■ DIRECTIVE
Every line of the data below is to be written out again exactly.

■ MATERIAL PROVIDED
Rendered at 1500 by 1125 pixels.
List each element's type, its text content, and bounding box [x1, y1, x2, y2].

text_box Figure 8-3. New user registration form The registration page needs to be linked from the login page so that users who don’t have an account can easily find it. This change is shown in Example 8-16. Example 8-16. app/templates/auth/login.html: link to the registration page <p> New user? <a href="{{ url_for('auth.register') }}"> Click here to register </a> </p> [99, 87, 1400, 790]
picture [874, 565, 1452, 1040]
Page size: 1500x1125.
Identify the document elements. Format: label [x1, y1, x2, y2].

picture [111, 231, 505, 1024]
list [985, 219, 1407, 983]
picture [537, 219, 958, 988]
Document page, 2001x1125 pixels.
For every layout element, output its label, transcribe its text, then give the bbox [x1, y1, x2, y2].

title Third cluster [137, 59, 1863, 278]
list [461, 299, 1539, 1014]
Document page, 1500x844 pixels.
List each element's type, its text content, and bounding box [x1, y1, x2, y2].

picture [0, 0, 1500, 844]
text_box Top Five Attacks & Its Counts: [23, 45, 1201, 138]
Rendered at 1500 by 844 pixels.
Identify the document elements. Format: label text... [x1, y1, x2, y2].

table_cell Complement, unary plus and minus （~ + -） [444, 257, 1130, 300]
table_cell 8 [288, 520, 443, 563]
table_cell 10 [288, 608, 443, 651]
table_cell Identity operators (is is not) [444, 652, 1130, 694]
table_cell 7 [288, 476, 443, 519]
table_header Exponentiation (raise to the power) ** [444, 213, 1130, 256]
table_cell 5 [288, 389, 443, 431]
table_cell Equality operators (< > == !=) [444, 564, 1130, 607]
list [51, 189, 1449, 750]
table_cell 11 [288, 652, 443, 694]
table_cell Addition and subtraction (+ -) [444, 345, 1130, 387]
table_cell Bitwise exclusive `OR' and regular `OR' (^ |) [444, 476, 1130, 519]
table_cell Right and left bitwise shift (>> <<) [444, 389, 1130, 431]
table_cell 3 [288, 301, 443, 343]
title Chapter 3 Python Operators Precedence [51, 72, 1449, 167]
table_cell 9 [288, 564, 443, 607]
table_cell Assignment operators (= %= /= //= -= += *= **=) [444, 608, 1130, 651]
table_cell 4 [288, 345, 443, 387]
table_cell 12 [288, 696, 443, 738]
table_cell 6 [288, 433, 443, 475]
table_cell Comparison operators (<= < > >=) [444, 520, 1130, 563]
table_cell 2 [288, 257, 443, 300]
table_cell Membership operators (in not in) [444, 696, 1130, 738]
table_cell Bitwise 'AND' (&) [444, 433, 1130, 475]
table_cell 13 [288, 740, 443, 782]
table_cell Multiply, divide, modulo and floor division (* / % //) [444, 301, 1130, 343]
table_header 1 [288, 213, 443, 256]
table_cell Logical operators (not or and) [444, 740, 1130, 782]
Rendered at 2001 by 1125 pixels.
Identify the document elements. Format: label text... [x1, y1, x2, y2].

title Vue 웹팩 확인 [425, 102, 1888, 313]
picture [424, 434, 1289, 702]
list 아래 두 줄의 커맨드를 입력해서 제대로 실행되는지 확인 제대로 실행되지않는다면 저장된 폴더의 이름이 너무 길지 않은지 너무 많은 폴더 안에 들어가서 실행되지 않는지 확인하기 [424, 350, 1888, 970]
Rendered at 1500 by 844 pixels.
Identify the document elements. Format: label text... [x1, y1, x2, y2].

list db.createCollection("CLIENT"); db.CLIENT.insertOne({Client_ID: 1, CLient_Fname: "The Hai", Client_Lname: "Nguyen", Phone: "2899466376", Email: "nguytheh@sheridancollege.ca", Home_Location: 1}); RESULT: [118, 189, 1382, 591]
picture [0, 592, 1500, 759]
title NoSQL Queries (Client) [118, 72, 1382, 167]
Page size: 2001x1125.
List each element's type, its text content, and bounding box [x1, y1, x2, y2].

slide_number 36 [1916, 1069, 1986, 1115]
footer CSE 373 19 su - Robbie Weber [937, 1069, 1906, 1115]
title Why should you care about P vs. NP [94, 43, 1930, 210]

■ SOLUTION FOR THIS PROBLEM
Rendered at 1500 by 1125 pixels.
List each element's type, its text content, and bounding box [x1, y1, x2, y2].

text_box Figure 8-3. New user registration form The registration page needs to be linked from the login page so that users who don’t have an account can easily find it. This change is shown in Example 8-16. Example 8-16. app/templates/auth/login.html: link to the registration page <p> New user? <a href="{{ url_for('auth.register') }}"> Click here to register </a> </p> [99, 87, 1400, 790]
picture [874, 565, 1452, 1040]
Page size: 1500x1125.
Identify the document elements. Format: label [x1, y1, x2, y2].

picture [111, 231, 505, 1024]
list [985, 219, 1407, 983]
picture [537, 219, 958, 988]
Document page, 2001x1125 pixels.
For every layout element, output its label, transcribe its text, then give the bbox [x1, y1, x2, y2].

title Third cluster [137, 59, 1863, 278]
list [461, 299, 1539, 1014]
Document page, 1500x844 pixels.
List each element's type, its text content, and bounding box [x1, y1, x2, y2].

picture [0, 0, 1500, 844]
text_box Top Five Attacks & Its Counts: [23, 45, 1201, 138]
Rendered at 1500 by 844 pixels.
Identify the document elements. Format: label text... [x1, y1, x2, y2].

table_cell Complement, unary plus and minus （~ + -） [444, 257, 1130, 300]
table_cell 8 [288, 520, 443, 563]
table_cell 10 [288, 608, 443, 651]
table_cell Identity operators (is is not) [444, 652, 1130, 694]
table_cell 7 [288, 476, 443, 519]
table_header Exponentiation (raise to the power) ** [444, 213, 1130, 256]
table_cell 5 [288, 389, 443, 431]
table_cell Equality operators (< > == !=) [444, 564, 1130, 607]
list [51, 189, 1449, 750]
table_cell 11 [288, 652, 443, 694]
table_cell Addition and subtraction (+ -) [444, 345, 1130, 387]
table_cell Bitwise exclusive `OR' and regular `OR' (^ |) [444, 476, 1130, 519]
table_cell Right and left bitwise shift (>> <<) [444, 389, 1130, 431]
table_cell 3 [288, 301, 443, 343]
title Chapter 3 Python Operators Precedence [51, 72, 1449, 167]
table_cell 9 [288, 564, 443, 607]
table_cell Assignment operators (= %= /= //= -= += *= **=) [444, 608, 1130, 651]
table_cell 4 [288, 345, 443, 387]
table_cell 12 [288, 696, 443, 738]
table_cell 6 [288, 433, 443, 475]
table_cell Comparison operators (<= < > >=) [444, 520, 1130, 563]
table_cell 2 [288, 257, 443, 300]
table_cell Membership operators (in not in) [444, 696, 1130, 738]
table_cell Bitwise 'AND' (&) [444, 433, 1130, 475]
table_cell 13 [288, 740, 443, 782]
table_cell Multiply, divide, modulo and floor division (* / % //) [444, 301, 1130, 343]
table_header 1 [288, 213, 443, 256]
table_cell Logical operators (not or and) [444, 740, 1130, 782]
Rendered at 2001 by 1125 pixels.
Identify the document elements. Format: label text... [x1, y1, x2, y2].

title Vue 웹팩 확인 [425, 102, 1888, 313]
picture [424, 434, 1289, 702]
list 아래 두 줄의 커맨드를 입력해서 제대로 실행되는지 확인 제대로 실행되지않는다면 저장된 폴더의 이름이 너무 길지 않은지 너무 많은 폴더 안에 들어가서 실행되지 않는지 확인하기 [424, 350, 1888, 970]
Rendered at 1500 by 844 pixels.
Identify the document elements. Format: label text... [x1, y1, x2, y2].

list db.createCollection("CLIENT"); db.CLIENT.insertOne({Client_ID: 1, CLient_Fname: "The Hai", Client_Lname: "Nguyen", Phone: "2899466376", Email: "nguytheh@sheridancollege.ca", Home_Location: 1}); RESULT: [118, 189, 1382, 591]
picture [0, 592, 1500, 759]
title NoSQL Queries (Client) [118, 72, 1382, 167]
Page size: 2001x1125.
List each element's type, its text content, and bounding box [x1, y1, x2, y2].

slide_number 36 [1916, 1069, 1986, 1115]
footer CSE 373 19 su - Robbie Weber [937, 1069, 1906, 1115]
title Why should you care about P vs. NP [94, 43, 1930, 210]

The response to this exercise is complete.